§ Required action: Output each entry that follows exactly. Images stay out.

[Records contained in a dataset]
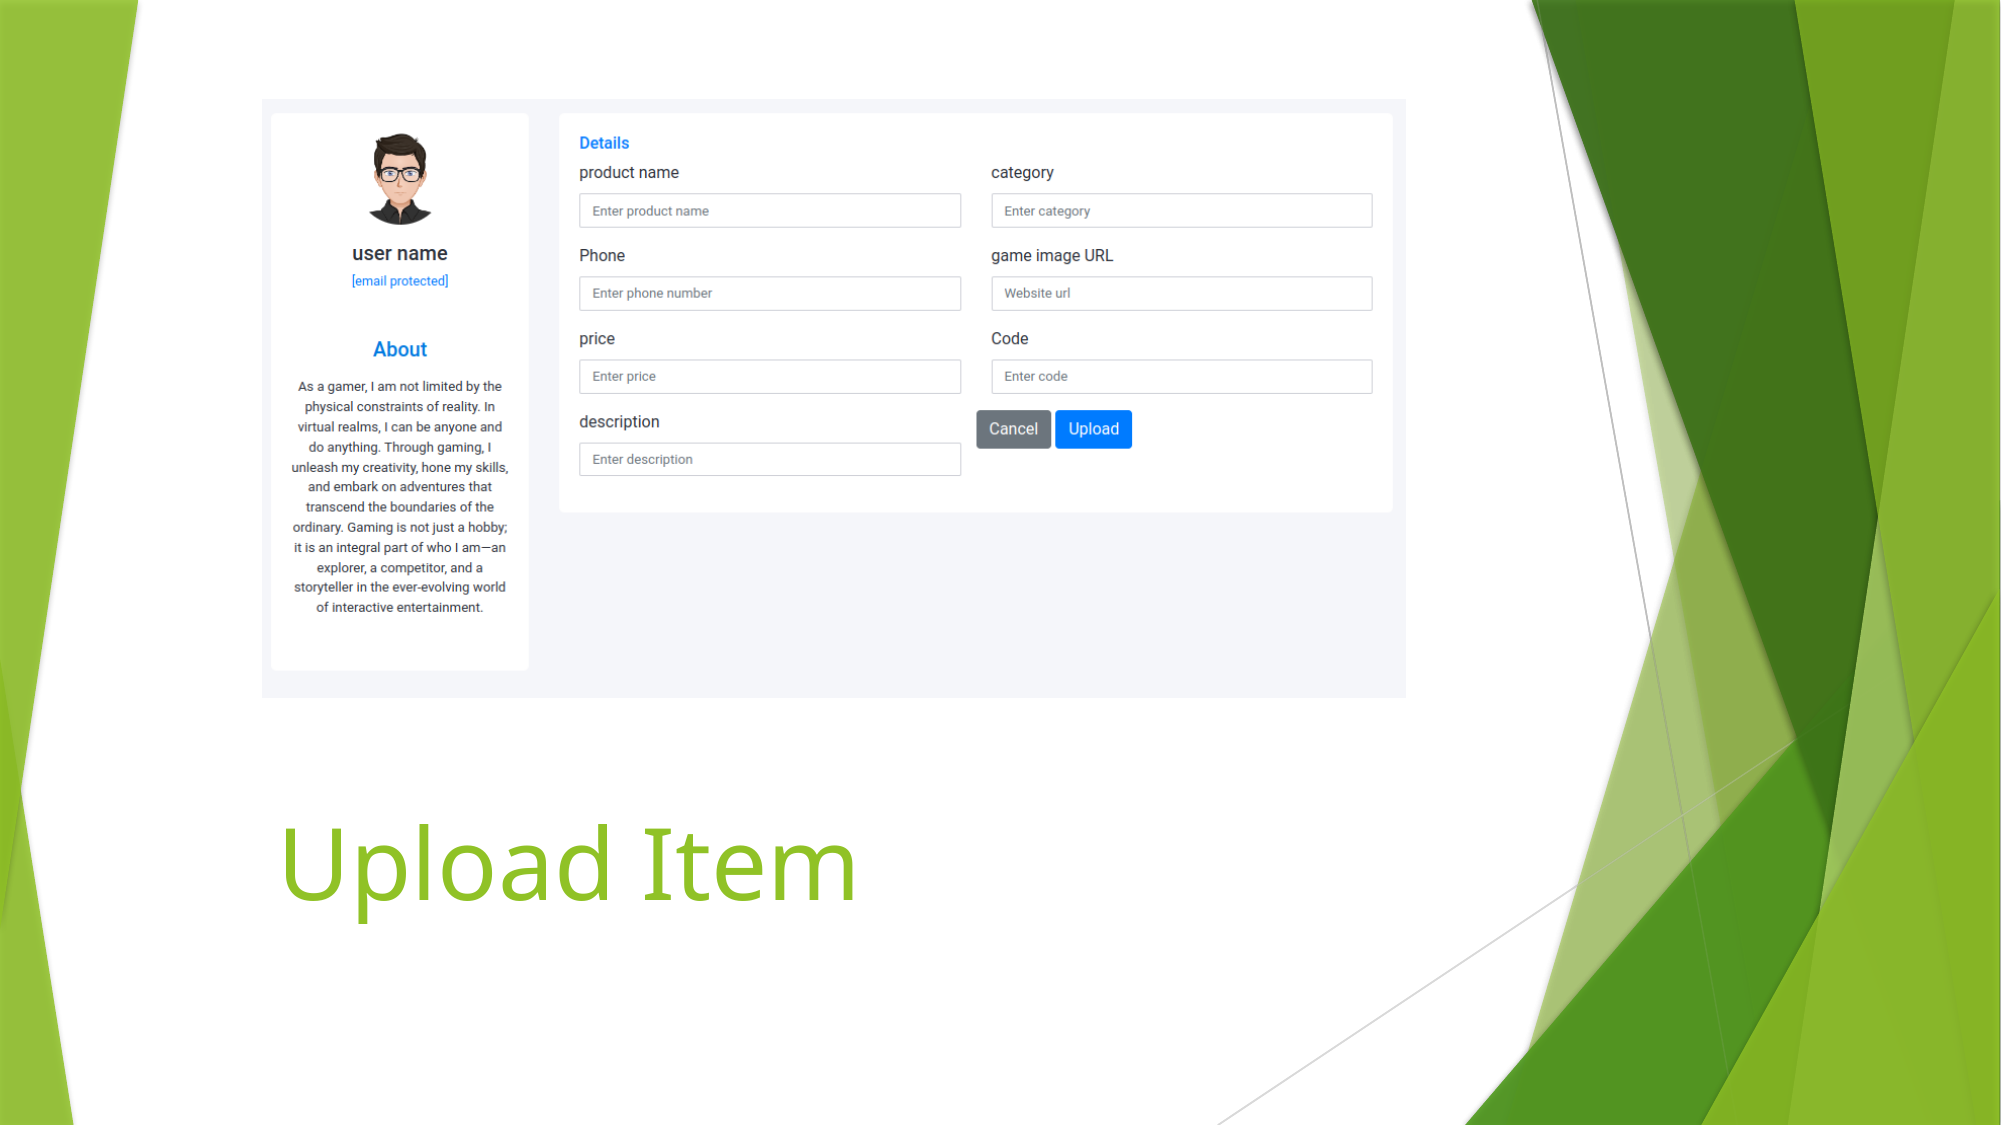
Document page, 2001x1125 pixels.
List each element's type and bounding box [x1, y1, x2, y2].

text_box [0, 0, 2000, 1125]
picture [261, 99, 1407, 698]
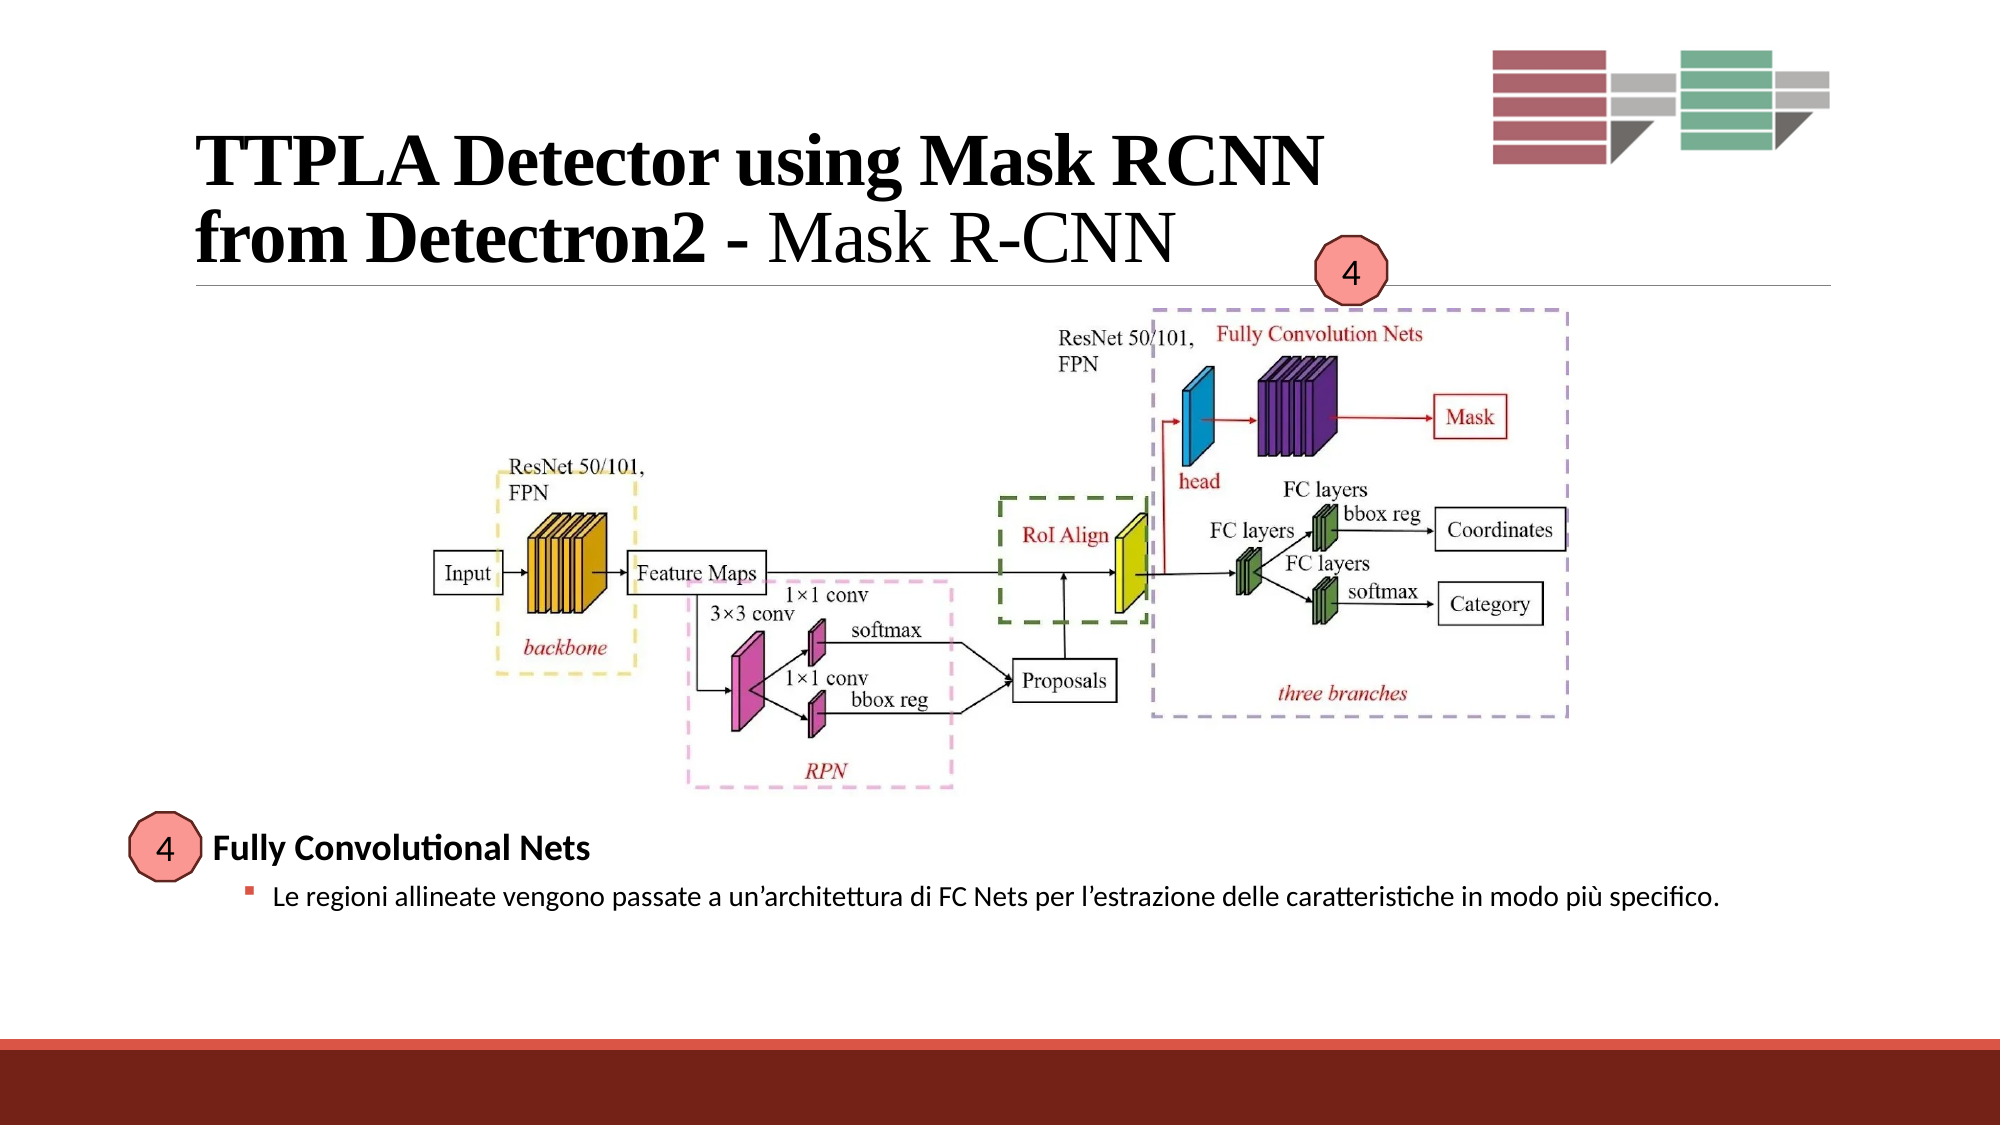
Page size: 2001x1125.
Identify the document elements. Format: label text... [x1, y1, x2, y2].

picture [430, 308, 1570, 797]
title TTPLA Detector using Mask RCNN from Detectron2 - Mask R-CNN [180, 47, 1491, 285]
text_box 4 [128, 811, 203, 883]
text_box 4 [1314, 234, 1389, 305]
title Model testing – Intersection Over Union [1491, 47, 1830, 168]
list Fully Convolutional Nets Le regioni allineate vengono passate a un’architettura di FC Nets per l’estrazione delle caratteristiche in modo più specifico. [180, 820, 1830, 1027]
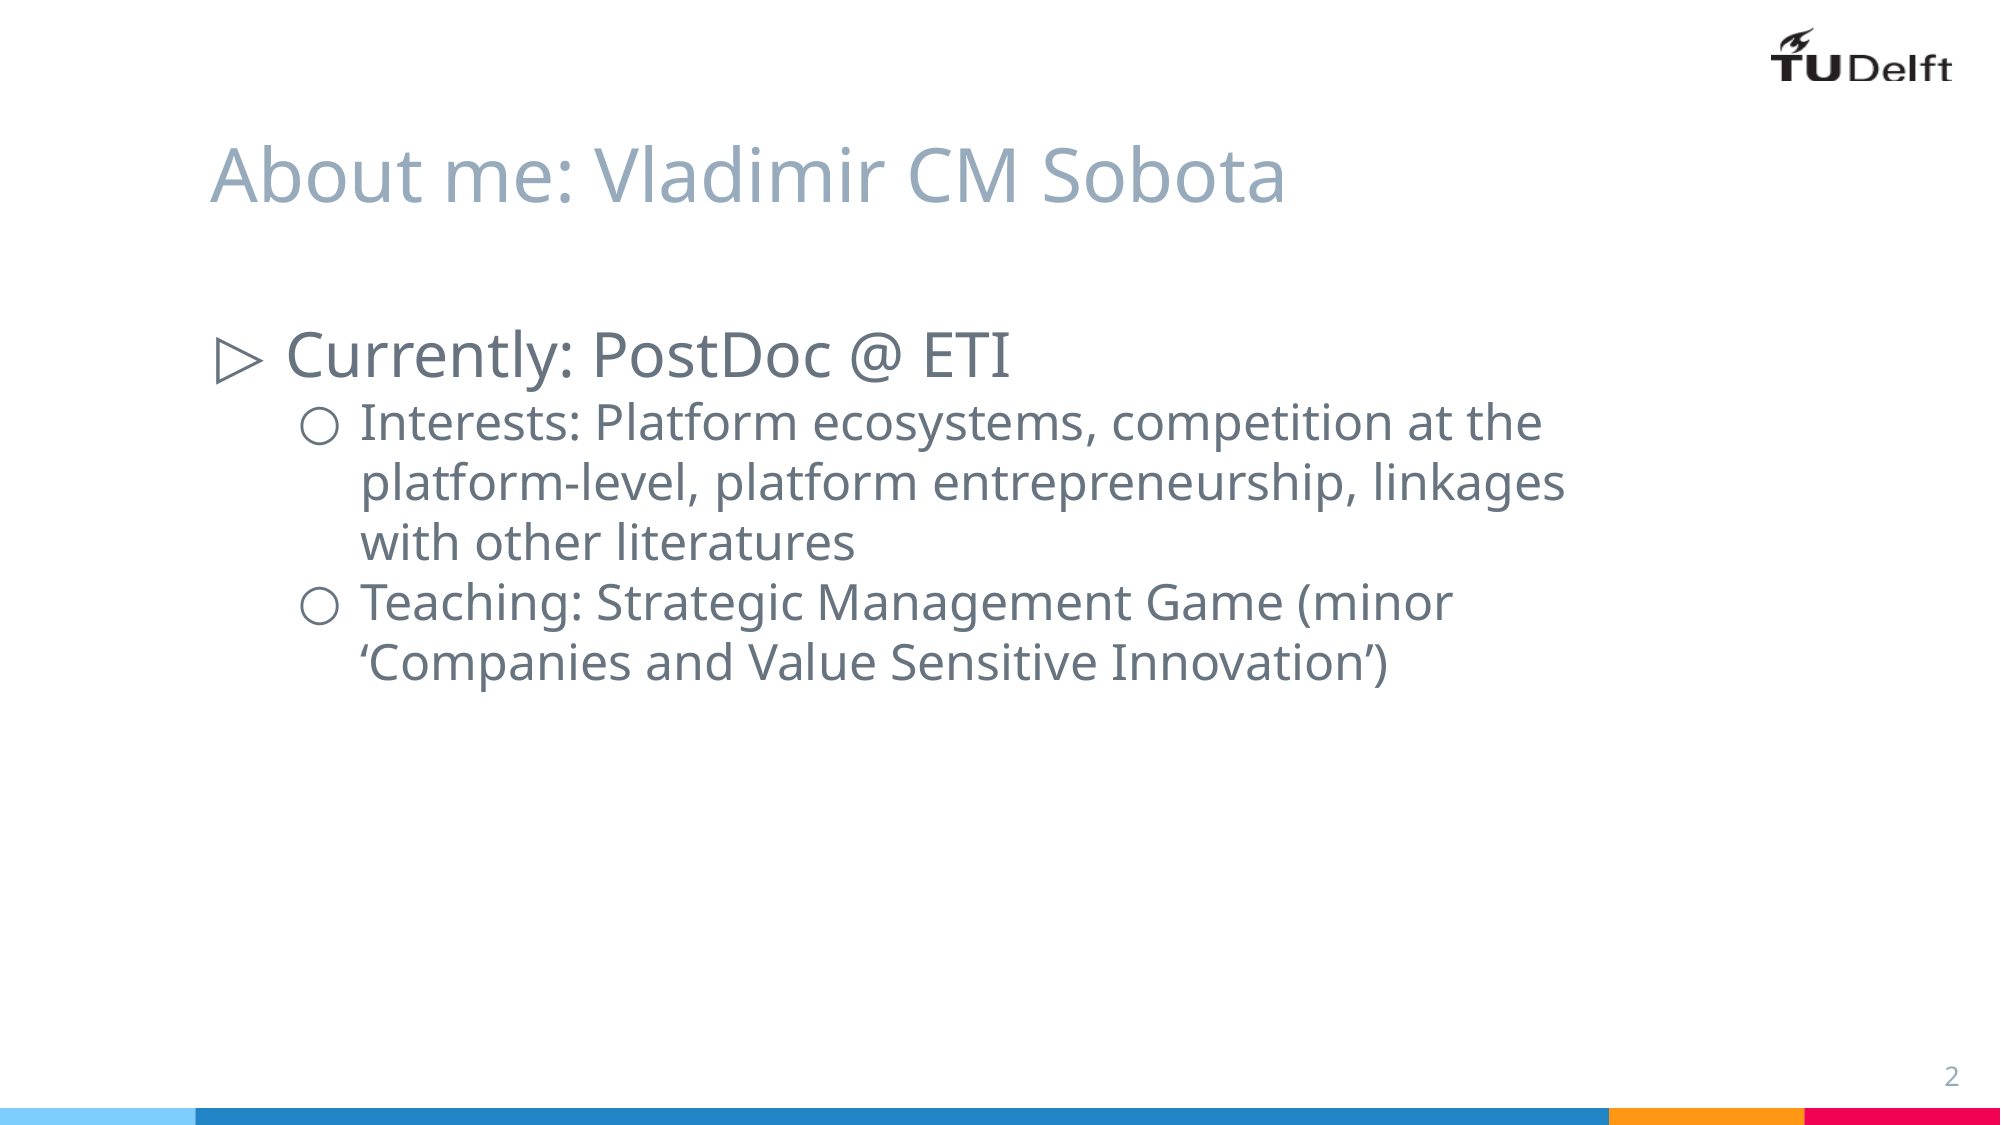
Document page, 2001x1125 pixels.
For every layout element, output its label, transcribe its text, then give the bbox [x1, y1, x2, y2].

title About me: Vladimir CM Sobota [195, 45, 1609, 233]
list Currently: PostDoc @ ETI Interests: Platform ecosystems, competition at the platform-level, platform entrepreneurship, linkages with other literatures Teaching: Strategic Management Game (minor ‘Companies and Value Sensitive Innovation’) [195, 300, 1609, 1078]
slide_number 2 [1854, 1043, 1975, 1113]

§ Solution to this problem:
Document page, 2001x1125 pixels.
List each element's type and bounding box [x1, y1, x2, y2].

text_box [0, 0, 2000, 1125]
picture [261, 99, 1407, 698]
Page size: 2001x1125.
Identify the document elements. Format: label text... [x1, y1, x2, y2].

picture [430, 308, 1570, 797]
title TTPLA Detector using Mask RCNN from Detectron2 - Mask R-CNN [180, 47, 1491, 285]
text_box 4 [128, 811, 203, 883]
text_box 4 [1314, 234, 1389, 305]
title Model testing – Intersection Over Union [1491, 47, 1830, 168]
list Fully Convolutional Nets Le regioni allineate vengono passate a un’architettura di FC Nets per l’estrazione delle caratteristiche in modo più specifico. [180, 820, 1830, 1027]
Document page, 2001x1125 pixels.
For every layout element, output its label, transcribe its text, then give the bbox [x1, y1, x2, y2].

title About me: Vladimir CM Sobota [195, 45, 1609, 233]
list Currently: PostDoc @ ETI Interests: Platform ecosystems, competition at the platform-level, platform entrepreneurship, linkages with other literatures Teaching: Strategic Management Game (minor ‘Companies and Value Sensitive Innovation’) [195, 300, 1609, 1078]
slide_number 2 [1854, 1043, 1975, 1113]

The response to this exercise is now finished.